▶ Text provided
+ + + + + + +

THE LOCKDOWN led to a significant drop in some pollutants in the UK’s towns and cities, mainly as a result of less traffic, a new report reveals.
Some urban areas saw a 30 to 40 per cent drop on average in nitrogen oxides (NOx) according to a comprehensive analysis of UK air quality data up to 30 April.
The evidence review, from the Government’s Air Quality Expert Group (AQEG), was led by a University of York academic and informed by research ongoing at the University.
Initial conclusions include:
- Significant falls in NO2 in urban areas with working from home reducing travel and exposure more generally in cities. In London, a reduction in exposure to particulate matter (PM5) was predicted, compared to normal, but this depended on factors such as types of commute.
- Unusual meteorological conditions bringing pollution from mainland Europe have led to higher PM5 during lockdown than the average experienced in equivalent calendar periods from previous years.
- Very small amounts of RNA from SARS-CoV-2 have been observed in outdoor particulate matter but it is not yet known whether breathing air outdoors provides a significant route for transmission of live virus or infection.

+ + + + + + +

▶ Supplied material
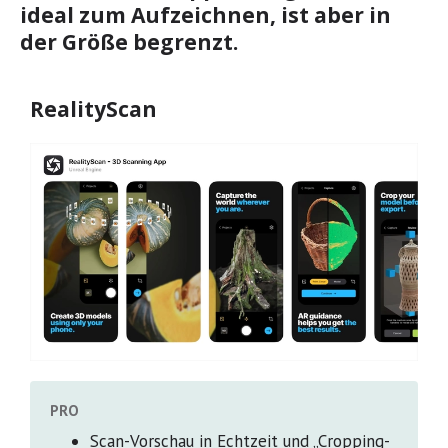
ideal zum Aufzeichnen, ist aber in
der Größe begrenzt.
RealityScan
PRO
Scan-Vorschau in Echtzeit und „Cropping-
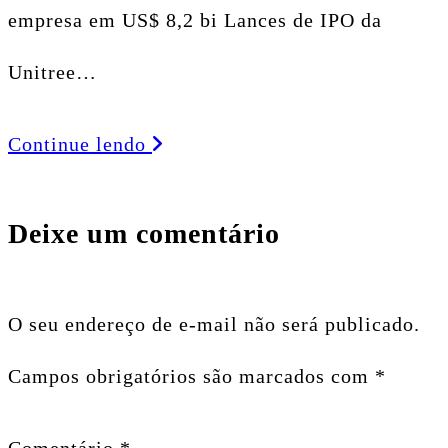
empresa em US$ 8,2 bi Lances de IPO da
Unitree…
Continue lendo
Deixe um comentário
O seu endereço de e-mail não será publicado.
Campos obrigatórios são marcados com
*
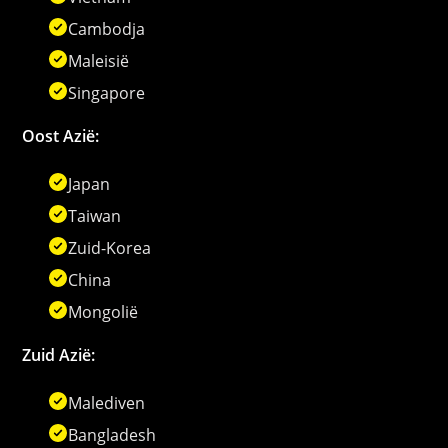
Cambodja
Maleisië
Singapore
Oost Azië:
Japan
Taiwan
Zuid-Korea
China
Mongolië
Zuid Azië:
Malediven
Bangladesh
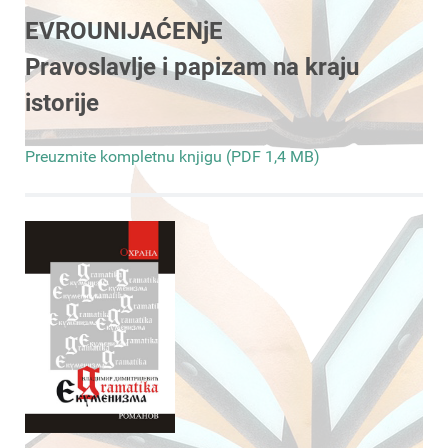
EVROUNIJAĆENjE
Pravoslavlje i papizam na kraju
istorije
Preuzmite kompletnu knjigu (PDF 1,4 MB)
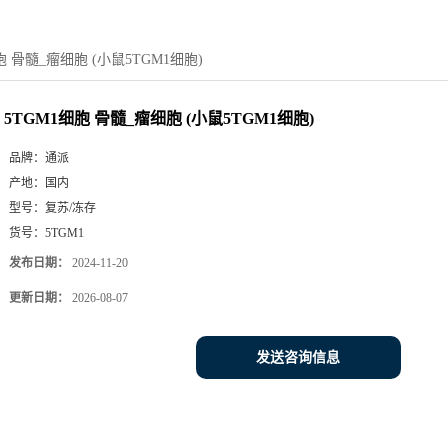
胞 骨髓_瘤细胞 (小鼠5TGM1细胞)
5TGM1细胞 骨髓_瘤细胞 (小鼠5TGM1细胞)
品牌：
通派
产地：
国内
型号：
复苏/冻存
货号：
5TGM1
发布日期：
2024-11-20
更新日期：
2026-08-07
发送咨询信息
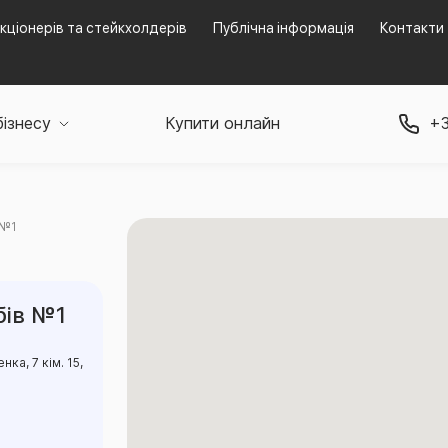
кціонерів та стейкхолдерів
Публічна інформація
Контакти
бізнесу
Купити онлайн
+3
 №1
бів №1
ка, 7 кім. 15,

+ + + + + + +

▶ To do
1. List every geographic place named in the lockdown air quality report.
2. According to the lockdown air quality report, up to what date was the UK air quality data analyzed?
3. Proceed with the report on lockdown air quality, picking up after its last sentence.

▶ Results by task
1.
- The UK
- London
- Mainland Europe

2. Up to 30 April.

3.
- Little is known about the impact of lockdown on indoor air quality, since homes are not routinely monitored in the UK. During lockdown increased time spent on household activities such as cooking and cleaning may have increased emissions and concentrations of pollutants such as PM5
Chair of the UK Government’s independent science advisory group on air pollution (AQEG), Professor Alastair Lewis, who is from the Department of Chemistry and the National Centre for Atmospheric Science (NCAS), commented: “Given this, it would not be surprising if there was a link between exposure to air pollution – past or present – and the occurrence or severity of COVID-19 infection.
“Whilst several unpublished studies have examined this effect, and have reported associations with past exposure to both PM2.5 and NO2, there is currently no consensus on the pollutant responsible or the magnitude of any effect.
“Such studies require very careful control for confounding influences, and further work is needed before there can be confidence in their findings.”
Research from several scientists from the University of York’s Wolfson Atmospheric Chemistry Laboratories was included in the report including from Professor James Lee and PhD student Will Drysdale who estimated changes to urban concentrations of pollution compared to previous years.
Dr David Carslaw examined the effects of weather on pollution and COVID-19 and Professor Mat Evans and PhD student Luke Fakes used computer models to test how PM2.5 and ozone had changed during lockdown.
Dr Nicola Carslaw from Environment and Geography led the assessment of possible changes to indoor pollution as people were confined to their homes.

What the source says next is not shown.